Aim of the task = The full listing below must be printed exactly, word for word.

Data for review =
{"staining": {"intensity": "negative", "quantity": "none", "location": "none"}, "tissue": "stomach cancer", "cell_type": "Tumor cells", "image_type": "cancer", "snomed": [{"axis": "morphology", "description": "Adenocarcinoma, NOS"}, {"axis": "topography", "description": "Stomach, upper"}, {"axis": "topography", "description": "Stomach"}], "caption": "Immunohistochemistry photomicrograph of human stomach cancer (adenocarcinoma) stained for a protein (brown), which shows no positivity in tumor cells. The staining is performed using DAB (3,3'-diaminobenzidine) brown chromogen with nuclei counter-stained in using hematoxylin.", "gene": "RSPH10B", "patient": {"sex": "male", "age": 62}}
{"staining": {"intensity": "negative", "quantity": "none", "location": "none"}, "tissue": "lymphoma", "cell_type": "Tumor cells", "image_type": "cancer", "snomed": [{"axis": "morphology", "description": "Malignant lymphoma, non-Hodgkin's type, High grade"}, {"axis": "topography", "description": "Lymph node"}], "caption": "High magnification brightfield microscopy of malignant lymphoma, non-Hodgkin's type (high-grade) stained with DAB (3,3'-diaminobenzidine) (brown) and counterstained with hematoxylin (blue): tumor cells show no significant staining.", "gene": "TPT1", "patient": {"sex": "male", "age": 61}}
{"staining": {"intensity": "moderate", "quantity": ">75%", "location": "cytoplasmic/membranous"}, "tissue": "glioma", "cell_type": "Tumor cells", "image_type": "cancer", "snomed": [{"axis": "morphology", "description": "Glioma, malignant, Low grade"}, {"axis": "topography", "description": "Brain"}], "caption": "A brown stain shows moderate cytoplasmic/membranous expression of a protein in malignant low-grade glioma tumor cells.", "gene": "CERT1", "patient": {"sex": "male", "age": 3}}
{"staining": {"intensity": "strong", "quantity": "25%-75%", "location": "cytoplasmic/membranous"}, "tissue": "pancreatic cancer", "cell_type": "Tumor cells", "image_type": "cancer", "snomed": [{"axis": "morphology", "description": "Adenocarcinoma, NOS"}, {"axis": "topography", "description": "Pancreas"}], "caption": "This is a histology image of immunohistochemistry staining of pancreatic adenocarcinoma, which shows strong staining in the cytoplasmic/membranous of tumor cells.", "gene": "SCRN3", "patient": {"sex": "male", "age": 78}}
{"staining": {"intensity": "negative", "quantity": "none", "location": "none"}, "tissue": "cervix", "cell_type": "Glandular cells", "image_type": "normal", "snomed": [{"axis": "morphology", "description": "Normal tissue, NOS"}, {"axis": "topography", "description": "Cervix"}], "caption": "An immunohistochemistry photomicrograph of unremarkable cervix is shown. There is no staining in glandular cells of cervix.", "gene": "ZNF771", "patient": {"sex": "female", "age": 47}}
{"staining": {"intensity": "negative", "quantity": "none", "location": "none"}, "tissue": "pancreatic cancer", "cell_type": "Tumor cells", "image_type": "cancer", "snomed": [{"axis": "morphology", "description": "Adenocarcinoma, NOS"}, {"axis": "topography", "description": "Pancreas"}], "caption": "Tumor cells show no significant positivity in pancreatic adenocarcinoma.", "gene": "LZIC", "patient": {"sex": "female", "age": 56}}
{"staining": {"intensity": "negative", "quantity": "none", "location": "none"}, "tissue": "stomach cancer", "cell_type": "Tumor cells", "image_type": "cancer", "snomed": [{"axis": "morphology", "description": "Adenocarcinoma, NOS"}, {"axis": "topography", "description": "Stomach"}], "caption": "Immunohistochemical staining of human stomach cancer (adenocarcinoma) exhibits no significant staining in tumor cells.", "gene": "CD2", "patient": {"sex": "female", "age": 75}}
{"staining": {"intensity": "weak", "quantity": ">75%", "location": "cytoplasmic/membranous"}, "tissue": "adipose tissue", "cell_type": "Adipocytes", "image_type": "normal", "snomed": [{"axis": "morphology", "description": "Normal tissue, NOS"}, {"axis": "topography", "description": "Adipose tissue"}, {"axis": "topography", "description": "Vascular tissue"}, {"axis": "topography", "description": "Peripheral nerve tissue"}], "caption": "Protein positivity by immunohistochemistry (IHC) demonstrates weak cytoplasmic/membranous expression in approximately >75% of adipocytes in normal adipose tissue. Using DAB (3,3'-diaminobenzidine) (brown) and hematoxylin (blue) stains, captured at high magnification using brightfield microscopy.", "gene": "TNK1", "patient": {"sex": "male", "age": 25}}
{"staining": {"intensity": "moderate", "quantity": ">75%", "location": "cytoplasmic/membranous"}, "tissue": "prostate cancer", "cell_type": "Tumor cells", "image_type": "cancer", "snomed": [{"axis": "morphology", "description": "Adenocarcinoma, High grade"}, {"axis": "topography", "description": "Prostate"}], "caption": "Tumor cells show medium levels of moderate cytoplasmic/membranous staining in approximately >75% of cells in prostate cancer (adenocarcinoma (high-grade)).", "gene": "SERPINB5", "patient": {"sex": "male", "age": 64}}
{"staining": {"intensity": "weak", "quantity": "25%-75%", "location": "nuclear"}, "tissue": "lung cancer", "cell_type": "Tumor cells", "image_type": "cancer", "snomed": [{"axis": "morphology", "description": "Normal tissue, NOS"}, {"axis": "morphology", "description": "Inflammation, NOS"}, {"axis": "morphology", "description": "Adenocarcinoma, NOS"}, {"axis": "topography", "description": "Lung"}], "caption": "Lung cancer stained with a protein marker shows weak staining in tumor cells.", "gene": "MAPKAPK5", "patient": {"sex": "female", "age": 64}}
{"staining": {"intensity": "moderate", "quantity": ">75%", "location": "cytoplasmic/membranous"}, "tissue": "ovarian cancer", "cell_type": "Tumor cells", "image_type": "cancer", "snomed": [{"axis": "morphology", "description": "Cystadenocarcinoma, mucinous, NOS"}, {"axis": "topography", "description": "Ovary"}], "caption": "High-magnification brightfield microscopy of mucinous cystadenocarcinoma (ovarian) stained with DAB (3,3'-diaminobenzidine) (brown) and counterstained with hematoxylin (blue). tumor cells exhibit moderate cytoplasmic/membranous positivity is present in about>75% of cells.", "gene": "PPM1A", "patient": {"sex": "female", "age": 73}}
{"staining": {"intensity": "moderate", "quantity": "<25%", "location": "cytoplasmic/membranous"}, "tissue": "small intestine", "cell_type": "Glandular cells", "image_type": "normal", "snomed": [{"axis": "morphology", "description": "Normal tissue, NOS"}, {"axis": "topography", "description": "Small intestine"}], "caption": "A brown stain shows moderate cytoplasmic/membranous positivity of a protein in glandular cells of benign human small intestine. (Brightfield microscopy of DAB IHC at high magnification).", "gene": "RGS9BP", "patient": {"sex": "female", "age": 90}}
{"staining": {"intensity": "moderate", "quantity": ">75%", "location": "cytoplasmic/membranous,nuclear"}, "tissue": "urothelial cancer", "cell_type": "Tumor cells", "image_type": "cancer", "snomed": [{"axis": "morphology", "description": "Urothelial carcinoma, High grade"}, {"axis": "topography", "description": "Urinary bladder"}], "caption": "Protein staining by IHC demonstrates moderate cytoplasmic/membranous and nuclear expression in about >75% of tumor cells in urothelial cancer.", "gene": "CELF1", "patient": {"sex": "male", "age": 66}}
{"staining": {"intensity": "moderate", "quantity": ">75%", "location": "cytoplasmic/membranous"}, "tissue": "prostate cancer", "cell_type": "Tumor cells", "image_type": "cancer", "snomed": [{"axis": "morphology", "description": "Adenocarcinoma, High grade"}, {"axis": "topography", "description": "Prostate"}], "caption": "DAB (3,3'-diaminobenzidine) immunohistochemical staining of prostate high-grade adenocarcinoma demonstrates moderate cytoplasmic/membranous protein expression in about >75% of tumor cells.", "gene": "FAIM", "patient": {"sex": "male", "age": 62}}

Worked solution =
{"staining": {"intensity": "negative", "quantity": "none", "location": "none"}, "tissue": "stomach cancer", "cell_type": "Tumor cells", "image_type": "cancer", "snomed": [{"axis": "morphology", "description": "Adenocarcinoma, NOS"}, {"axis": "topography", "description": "Stomach, upper"}, {"axis": "topography", "description": "Stomach"}], "caption": "Immunohistochemistry photomicrograph of human stomach cancer (adenocarcinoma) stained for a protein (brown), which shows no positivity in tumor cells. The staining is performed using DAB (3,3'-diaminobenzidine) brown chromogen with nuclei counter-stained in using hematoxylin.", "gene": "RSPH10B", "patient": {"sex": "male", "age": 62}}
{"staining": {"intensity": "negative", "quantity": "none", "location": "none"}, "tissue": "lymphoma", "cell_type": "Tumor cells", "image_type": "cancer", "snomed": [{"axis": "morphology", "description": "Malignant lymphoma, non-Hodgkin's type, High grade"}, {"axis": "topography", "description": "Lymph node"}], "caption": "High magnification brightfield microscopy of malignant lymphoma, non-Hodgkin's type (high-grade) stained with DAB (3,3'-diaminobenzidine) (brown) and counterstained with hematoxylin (blue): tumor cells show no significant staining.", "gene": "TPT1", "patient": {"sex": "male", "age": 61}}
{"staining": {"intensity": "moderate", "quantity": ">75%", "location": "cytoplasmic/membranous"}, "tissue": "glioma", "cell_type": "Tumor cells", "image_type": "cancer", "snomed": [{"axis": "morphology", "description": "Glioma, malignant, Low grade"}, {"axis": "topography", "description": "Brain"}], "caption": "A brown stain shows moderate cytoplasmic/membranous expression of a protein in malignant low-grade glioma tumor cells.", "gene": "CERT1", "patient": {"sex": "male", "age": 3}}
{"staining": {"intensity": "strong", "quantity": "25%-75%", "location": "cytoplasmic/membranous"}, "tissue": "pancreatic cancer", "cell_type": "Tumor cells", "image_type": "cancer", "snomed": [{"axis": "morphology", "description": "Adenocarcinoma, NOS"}, {"axis": "topography", "description": "Pancreas"}], "caption": "This is a histology image of immunohistochemistry staining of pancreatic adenocarcinoma, which shows strong staining in the cytoplasmic/membranous of tumor cells.", "gene": "SCRN3", "patient": {"sex": "male", "age": 78}}
{"staining": {"intensity": "negative", "quantity": "none", "location": "none"}, "tissue": "cervix", "cell_type": "Glandular cells", "image_type": "normal", "snomed": [{"axis": "morphology", "description": "Normal tissue, NOS"}, {"axis": "topography", "description": "Cervix"}], "caption": "An immunohistochemistry photomicrograph of unremarkable cervix is shown. There is no staining in glandular cells of cervix.", "gene": "ZNF771", "patient": {"sex": "female", "age": 47}}
{"staining": {"intensity": "negative", "quantity": "none", "location": "none"}, "tissue": "pancreatic cancer", "cell_type": "Tumor cells", "image_type": "cancer", "snomed": [{"axis": "morphology", "description": "Adenocarcinoma, NOS"}, {"axis": "topography", "description": "Pancreas"}], "caption": "Tumor cells show no significant positivity in pancreatic adenocarcinoma.", "gene": "LZIC", "patient": {"sex": "female", "age": 56}}
{"staining": {"intensity": "negative", "quantity": "none", "location": "none"}, "tissue": "stomach cancer", "cell_type": "Tumor cells", "image_type": "cancer", "snomed": [{"axis": "morphology", "description": "Adenocarcinoma, NOS"}, {"axis": "topography", "description": "Stomach"}], "caption": "Immunohistochemical staining of human stomach cancer (adenocarcinoma) exhibits no significant staining in tumor cells.", "gene": "CD2", "patient": {"sex": "female", "age": 75}}
{"staining": {"intensity": "weak", "quantity": ">75%", "location": "cytoplasmic/membranous"}, "tissue": "adipose tissue", "cell_type": "Adipocytes", "image_type": "normal", "snomed": [{"axis": "morphology", "description": "Normal tissue, NOS"}, {"axis": "topography", "description": "Adipose tissue"}, {"axis": "topography", "description": "Vascular tissue"}, {"axis": "topography", "description": "Peripheral nerve tissue"}], "caption": "Protein positivity by immunohistochemistry (IHC) demonstrates weak cytoplasmic/membranous expression in approximately >75% of adipocytes in normal adipose tissue. Using DAB (3,3'-diaminobenzidine) (brown) and hematoxylin (blue) stains, captured at high magnification using brightfield microscopy.", "gene": "TNK1", "patient": {"sex": "male", "age": 25}}
{"staining": {"intensity": "moderate", "quantity": ">75%", "location": "cytoplasmic/membranous"}, "tissue": "prostate cancer", "cell_type": "Tumor cells", "image_type": "cancer", "snomed": [{"axis": "morphology", "description": "Adenocarcinoma, High grade"}, {"axis": "topography", "description": "Prostate"}], "caption": "Tumor cells show medium levels of moderate cytoplasmic/membranous staining in approximately >75% of cells in prostate cancer (adenocarcinoma (high-grade)).", "gene": "SERPINB5", "patient": {"sex": "male", "age": 64}}
{"staining": {"intensity": "weak", "quantity": "25%-75%", "location": "nuclear"}, "tissue": "lung cancer", "cell_type": "Tumor cells", "image_type": "cancer", "snomed": [{"axis": "morphology", "description": "Normal tissue, NOS"}, {"axis": "morphology", "description": "Inflammation, NOS"}, {"axis": "morphology", "description": "Adenocarcinoma, NOS"}, {"axis": "topography", "description": "Lung"}], "caption": "Lung cancer stained with a protein marker shows weak staining in tumor cells.", "gene": "MAPKAPK5", "patient": {"sex": "female", "age": 64}}
{"staining": {"intensity": "moderate", "quantity": ">75%", "location": "cytoplasmic/membranous"}, "tissue": "ovarian cancer", "cell_type": "Tumor cells", "image_type": "cancer", "snomed": [{"axis": "morphology", "description": "Cystadenocarcinoma, mucinous, NOS"}, {"axis": "topography", "description": "Ovary"}], "caption": "High-magnification brightfield microscopy of mucinous cystadenocarcinoma (ovarian) stained with DAB (3,3'-diaminobenzidine) (brown) and counterstained with hematoxylin (blue). tumor cells exhibit moderate cytoplasmic/membranous positivity is present in about>75% of cells.", "gene": "PPM1A", "patient": {"sex": "female", "age": 73}}
{"staining": {"intensity": "moderate", "quantity": "<25%", "location": "cytoplasmic/membranous"}, "tissue": "small intestine", "cell_type": "Glandular cells", "image_type": "normal", "snomed": [{"axis": "morphology", "description": "Normal tissue, NOS"}, {"axis": "topography", "description": "Small intestine"}], "caption": "A brown stain shows moderate cytoplasmic/membranous positivity of a protein in glandular cells of benign human small intestine. (Brightfield microscopy of DAB IHC at high magnification).", "gene": "RGS9BP", "patient": {"sex": "female", "age": 90}}
{"staining": {"intensity": "moderate", "quantity": ">75%", "location": "cytoplasmic/membranous,nuclear"}, "tissue": "urothelial cancer", "cell_type": "Tumor cells", "image_type": "cancer", "snomed": [{"axis": "morphology", "description": "Urothelial carcinoma, High grade"}, {"axis": "topography", "description": "Urinary bladder"}], "caption": "Protein staining by IHC demonstrates moderate cytoplasmic/membranous and nuclear expression in about >75% of tumor cells in urothelial cancer.", "gene": "CELF1", "patient": {"sex": "male", "age": 66}}
{"staining": {"intensity": "moderate", "quantity": ">75%", "location": "cytoplasmic/membranous"}, "tissue": "prostate cancer", "cell_type": "Tumor cells", "image_type": "cancer", "snomed": [{"axis": "morphology", "description": "Adenocarcinoma, High grade"}, {"axis": "topography", "description": "Prostate"}], "caption": "DAB (3,3'-diaminobenzidine) immunohistochemical staining of prostate high-grade adenocarcinoma demonstrates moderate cytoplasmic/membranous protein expression in about >75% of tumor cells.", "gene": "FAIM", "patient": {"sex": "male", "age": 62}}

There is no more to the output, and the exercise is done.